TO DO
If a line in the data below holds the word "patio", copy it.

RECORDS FOR THIS TASK
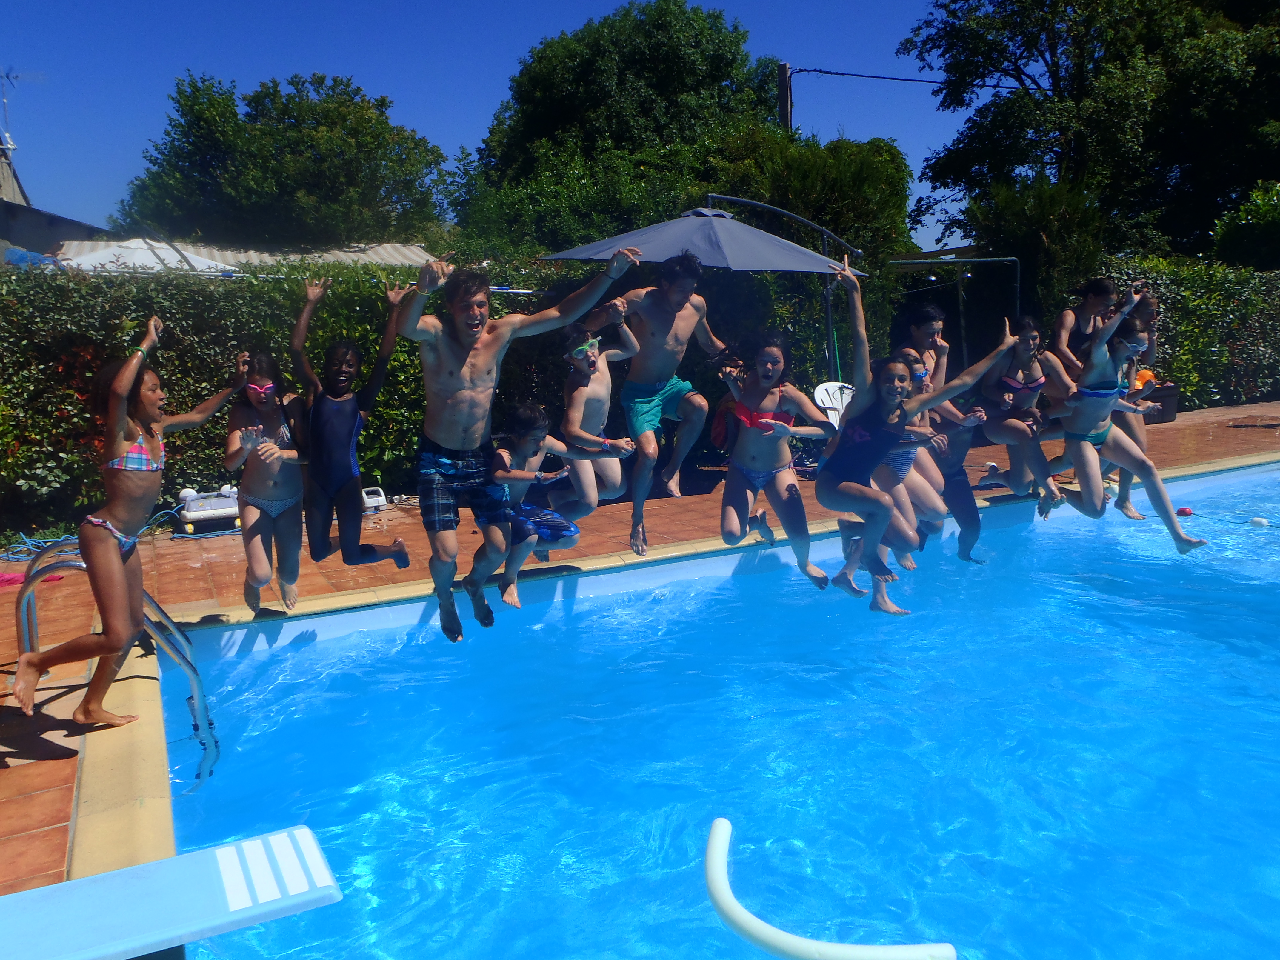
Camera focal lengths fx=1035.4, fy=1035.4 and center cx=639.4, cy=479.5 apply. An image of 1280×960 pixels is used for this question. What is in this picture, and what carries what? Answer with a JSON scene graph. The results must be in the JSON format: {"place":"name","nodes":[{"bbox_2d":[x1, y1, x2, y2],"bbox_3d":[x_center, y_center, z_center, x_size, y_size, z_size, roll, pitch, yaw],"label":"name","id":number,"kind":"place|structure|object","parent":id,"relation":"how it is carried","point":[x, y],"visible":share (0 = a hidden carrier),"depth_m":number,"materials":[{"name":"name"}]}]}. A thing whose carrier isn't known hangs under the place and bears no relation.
{"place":"outdoors","nodes":[
{"label":"outdoors","id":0,"kind":"place"},
{"bbox_2d":[0,139,115,265],"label":"building","id":1,"kind":"structure","parent":0,"point":[30,211],"depth_m":19.45,"materials":[{"name":"grey"}]},
{"bbox_2d":[0,67,39,150],"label":"antenna","id":2,"kind":"object","parent":1,"relation":"on","point":[11,146],"visible":0.91,"depth_m":21.66,"materials":[{"name":"metal"}]},
{"bbox_2d":[55,237,436,274],"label":"metal roof","id":3,"kind":"structure","parent":0,"point":[409,254],"depth_m":15.28,"materials":[{"name":"metal"}]},
{"bbox_2d":[225,340,306,613],"bbox_3d":[-1.805,0.024,5.055,0.461,1.287,0.586,-6,10,-27],"label":"girl","id":4,"kind":"object","parent":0,"point":[255,485],"visible":0.9,"depth_m":5.00},
{"bbox_2d":[287,273,413,599],"bbox_3d":[-1.411,-0.171,4.937,0.578,1.542,0.646,-6,10,-27],"label":"child","id":5,"kind":"object","parent":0,"point":[356,560],"visible":0.96,"depth_m":4.85},
{"bbox_2d":[0,0,996,253],"label":"sky","id":6,"kind":"structure","parent":0,"point":[446,141],"materials":[{"name":"blue"}]},
{"bbox_2d":[401,244,639,644],"bbox_3d":[-0.587,-0.162,4.559,0.937,1.635,0.732,-8,12,-39],"label":"man","id":7,"kind":"object","parent":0,"point":[488,364],"visible":0.98,"depth_m":4.40},
{"bbox_2d":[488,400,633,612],"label":"child","id":8,"kind":"object","parent":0,"point":[533,436],"visible":0.83,"depth_m":5.34},
{"bbox_2d":[553,309,646,558],"bbox_3d":[-0.254,-0.252,5.808,0.545,1.388,0.639,-6,10,-27],"label":"boy","id":9,"kind":"object","parent":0,"point":[602,393],"visible":0.89,"depth_m":5.73},
{"bbox_2d":[0,398,1279,909],"label":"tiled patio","id":10,"kind":"structure","parent":0,"point":[43,716],"materials":[{"name":"tile"}]},
{"bbox_2d":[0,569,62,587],"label":"pink cloth","id":11,"kind":"object","parent":10,"relation":"on","point":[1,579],"visible":0.57,"depth_m":6.03,"materials":[{"name":"fabric"}]},
{"bbox_2d":[0,506,182,559],"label":"hose","id":12,"kind":"object","parent":10,"relation":"on","point":[41,541],"visible":0.59,"depth_m":7.17,"materials":[{"name":"blue plastic"}]},
{"bbox_2d":[9,542,218,788],"bbox_3d":[-2.013,1.081,4.058,0.691,1.630,0.865,-6,10,-27],"label":"pool ladder","id":13,"kind":"object","parent":10,"relation":"on","point":[194,678],"visible":0.66,"depth_m":3.97,"materials":[{"name":"silver metal"}]},
{"bbox_2d":[8,314,243,730],"bbox_3d":[-1.955,0.160,3.933,0.515,1.459,0.796,3,10,25],"label":"girl","id":14,"kind":"object","parent":10,"relation":"on","point":[115,571],"visible":0.98,"depth_m":3.82},
{"bbox_2d":[177,485,241,533],"bbox_3d":[-3.137,0.205,7.666,0.543,0.286,0.457,-6,10,-27],"label":"pool cleaner","id":15,"kind":"object","parent":10,"relation":"on","point":[200,515],"visible":0.82,"depth_m":7.52,"materials":[{"name":"white"}]},
{"bbox_2d":[361,485,387,511],"bbox_3d":[-2.183,0.155,8.239,0.327,0.182,0.262,-6,10,-27],"label":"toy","id":16,"kind":"object","parent":10,"relation":"on","point":[380,498],"visible":0.54,"depth_m":8.18,"materials":[{"name":"white"}]},
{"bbox_2d":[811,379,852,431],"bbox_3d":[1.905,-0.512,9.458,0.556,0.824,0.703,-4,9,-17],"label":"white chair","id":17,"kind":"object","parent":10,"relation":"on","point":[844,401],"visible":0.51,"depth_m":9.59,"materials":[{"name":"white plastic"}]},
{"bbox_2d":[1110,288,1162,523],"bbox_3d":[3.331,-0.502,6.993,0.529,1.610,0.543,-6,10,-27],"label":"girl","id":18,"kind":"object","parent":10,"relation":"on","point":[1151,305],"visible":0.39,"depth_m":6.93},
{"bbox_2d":[1137,380,1178,423],"bbox_3d":[6.190,-0.934,12.684,0.665,0.459,0.522,-6,10,-27],"label":"storage box","id":19,"kind":"object","parent":10,"relation":"on","point":[1170,418],"visible":0.5,"depth_m":12.47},
{"bbox_2d":[1132,367,1156,390],"bbox_3d":[6.075,-1.230,12.579,0.411,0.295,0.360,-4,9,-16],"label":"orange bag","id":20,"kind":"object","parent":19,"relation":"on","point":[1143,377],"visible":0.46,"depth_m":12.47,"materials":[{"name":"orange plastic"}]},
{"bbox_2d":[580,248,723,556],"bbox_3d":[0.074,-0.479,6.060,0.780,1.712,0.739,8,12,43],"label":"man","id":21,"kind":"object","parent":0,"point":[653,377],"visible":0.94,"depth_m":5.93},
{"bbox_2d":[160,460,1279,959],"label":"swimming pool","id":22,"kind":"structure","parent":0,"point":[1098,601],"materials":[{"name":"liquid"}]},
{"bbox_2d":[703,815,958,959],"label":"pool noodle","id":23,"kind":"object","parent":22,"relation":"in","point":[719,821],"visible":0.99,"depth_m":2.48,"materials":[{"name":"white plastic"}]},
{"bbox_2d":[1176,505,1193,516],"bbox_3d":[3.999,0.234,7.608,0.126,0.095,0.116,-6,10,-27],"label":"red ball","id":24,"kind":"object","parent":22,"relation":"on","point":[1188,512],"visible":0.75,"depth_m":7.56,"materials":[{"name":"red"}]},
{"bbox_2d":[1248,515,1270,527],"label":"float","id":25,"kind":"object","parent":22,"relation":"in","point":[1262,523],"visible":0.95,"depth_m":7.16,"materials":[{"name":"white plastic"}]},
{"bbox_2d":[717,320,837,592],"bbox_3d":[0.715,-0.116,5.549,0.594,1.423,0.884,-1,9,-1],"label":"girl","id":26,"kind":"object","parent":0,"point":[756,436],"visible":0.98,"depth_m":5.51},
{"bbox_2d":[864,345,947,586],"bbox_3d":[1.402,-0.099,5.878,0.556,1.297,0.623,-6,10,-27],"label":"girl","id":27,"kind":"object","parent":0,"point":[902,539],"visible":0.53,"depth_m":5.80},
{"bbox_2d":[814,257,1019,614],"bbox_3d":[1.263,-0.196,5.129,0.872,1.650,0.899,-6,10,-27],"label":"girl","id":28,"kind":"object","parent":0,"point":[849,485],"visible":0.96,"depth_m":5.05},
{"bbox_2d":[912,359,988,563],"bbox_3d":[1.919,-0.089,6.545,0.552,1.334,0.647,-6,10,-27],"label":"child","id":29,"kind":"object","parent":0,"point":[976,531],"visible":0.56,"depth_m":6.47},
{"bbox_2d":[972,313,1066,516],"bbox_3d":[2.623,-0.430,7.186,0.535,1.393,0.730,-3,9,-11],"label":"girl","id":30,"kind":"object","parent":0,"point":[1027,345],"visible":0.84,"depth_m":7.11},
{"bbox_2d":[1045,287,1208,556],"bbox_3d":[2.974,-0.359,6.431,0.612,1.566,1.196,-6,10,-27],"label":"girl","id":31,"kind":"object","parent":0,"point":[1122,452],"visible":0.87,"depth_m":6.30},
{"label":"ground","id":32,"kind":"structure","parent":0},
{"bbox_2d":[52,238,241,274],"bbox_3d":[-6.460,-1.816,12.974,2.826,2.415,2.988,-6,10,-27],"label":"white umbrella","id":33,"kind":"object","parent":32,"relation":"on","point":[194,262],"visible":0.38,"depth_m":12.39,"materials":[{"name":"white"}]},
{"bbox_2d":[0,825,343,959],"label":"diving board","id":34,"kind":"object","parent":32,"relation":"on","point":[181,859],"visible":1,"depth_m":2.16,"materials":[{"name":"blue plastic"}]},
{"bbox_2d":[111,68,451,250],"bbox_3d":[-9.626,-6.594,28.793,8.490,8.824,8.032,-6,10,-27],"label":"tree","id":35,"kind":"object","parent":32,"relation":"on","point":[271,181],"visible":0.91,"depth_m":26.24,"materials":[{"name":"green plant"}]},
{"bbox_2d":[0,251,887,534],"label":"hedge","id":36,"kind":"object","parent":32,"relation":"on","point":[67,452],"visible":0.56,"depth_m":8.63,"materials":[{"name":"green plant"}]},
{"bbox_2d":[454,0,786,246],"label":"tree","id":37,"kind":"object","parent":32,"relation":"on","point":[743,36],"visible":0.8,"depth_m":20.20,"materials":[{"name":"green plant"}]},
{"bbox_2d":[537,200,864,378],"bbox_3d":[0.588,-1.315,9.236,2.766,2.400,2.492,-6,10,-27],"label":"patio umbrella","id":38,"kind":"object","parent":32,"relation":"on","point":[719,264],"visible":0.8,"depth_m":8.54,"materials":[{"name":"grey fabric"}]},
{"bbox_2d":[776,62,793,133],"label":"utility pole","id":39,"kind":"object","parent":32,"relation":"on","point":[785,71],"visible":0.27,"depth_m":21.07,"materials":[{"name":"brown wood"}]},
{"bbox_2d":[784,67,1034,89],"bbox_3d":[9.230,-8.779,22.657,13.497,0.796,2.738,-6,10,-27],"label":"power line","id":40,"kind":"object","parent":39,"relation":"attached to","point":[931,81],"visible":0.81,"depth_m":21.29,"materials":[{"name":"plastic"}]},
{"bbox_2d":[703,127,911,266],"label":"tree","id":41,"kind":"object","parent":32,"relation":"on","point":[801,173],"visible":0.54,"depth_m":15.27,"materials":[{"name":"green plant"}]},
{"bbox_2d":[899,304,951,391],"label":"child","id":42,"kind":"object","parent":32,"relation":"on","point":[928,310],"visible":0.4,"depth_m":6.95},
{"bbox_2d":[885,254,1021,357],"bbox_3d":[4.301,-1.968,14.554,2.181,2.329,1.100,-6,10,-27],"label":"metal frame","id":43,"kind":"object","parent":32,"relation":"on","point":[989,259],"visible":0.6,"depth_m":14.40,"materials":[{"name":"metal"}]},
{"bbox_2d":[961,175,1108,328],"bbox_3d":[5.438,-2.548,14.242,1.921,3.167,1.925,-6,10,-27],"label":"shrub","id":44,"kind":"object","parent":32,"relation":"on","point":[1024,221],"visible":0.66,"depth_m":13.74,"materials":[{"name":"green plant"}]},
{"bbox_2d":[1049,275,1117,395],"bbox_3d":[3.164,-0.763,7.492,0.494,1.359,0.514,-4,9,-17],"label":"girl","id":45,"kind":"object","parent":32,"relation":"on","point":[1093,299],"visible":0.51,"depth_m":7.39},
{"bbox_2d":[902,0,1279,263],"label":"tree","id":46,"kind":"object","parent":32,"relation":"on","point":[1053,76],"visible":0.9,"depth_m":21.49,"materials":[{"name":"green plant"}]},
{"bbox_2d":[1092,256,1279,411],"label":"hedge","id":47,"kind":"object","parent":32,"relation":"on","point":[1193,353],"visible":0.55,"depth_m":14.97,"materials":[{"name":"green plant"}]},
{"bbox_2d":[1211,178,1279,269],"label":"shrub","id":48,"kind":"object","parent":32,"relation":"on","point":[1236,238],"visible":0.81,"depth_m":18.42,"materials":[{"name":"green plant"}]}
]}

ANSWER BELOW
{"bbox_2d":[0,398,1279,909],"label":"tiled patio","id":10,"kind":"structure","parent":0,"point":[43,716],"materials":[{"name":"tile"}]},
{"bbox_2d":[537,200,864,378],"bbox_3d":[0.588,-1.315,9.236,2.766,2.400,2.492,-6,10,-27],"label":"patio umbrella","id":38,"kind":"object","parent":32,"relation":"on","point":[719,264],"visible":0.8,"depth_m":8.54,"materials":[{"name":"grey fabric"}]},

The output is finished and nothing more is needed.